• Stored dataset items:
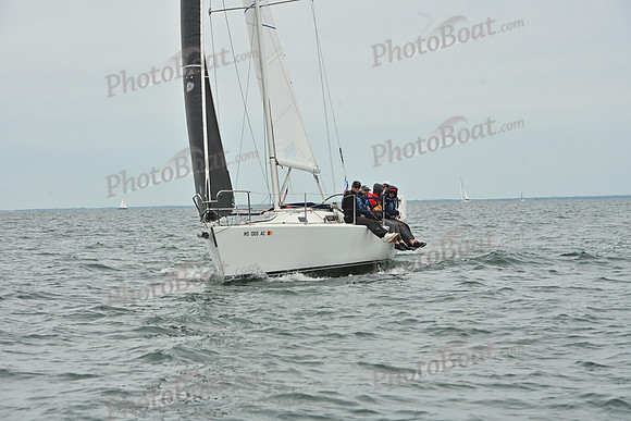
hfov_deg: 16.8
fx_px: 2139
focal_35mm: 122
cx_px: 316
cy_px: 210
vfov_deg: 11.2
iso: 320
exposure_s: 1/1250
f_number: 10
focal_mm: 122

• About this exercise: Without the pictures, return the records above exactly as given.

• Result:
hfov_deg: 16.8
fx_px: 2139
focal_35mm: 122
cx_px: 316
cy_px: 210
vfov_deg: 11.2
iso: 320
exposure_s: 1/1250
f_number: 10
focal_mm: 122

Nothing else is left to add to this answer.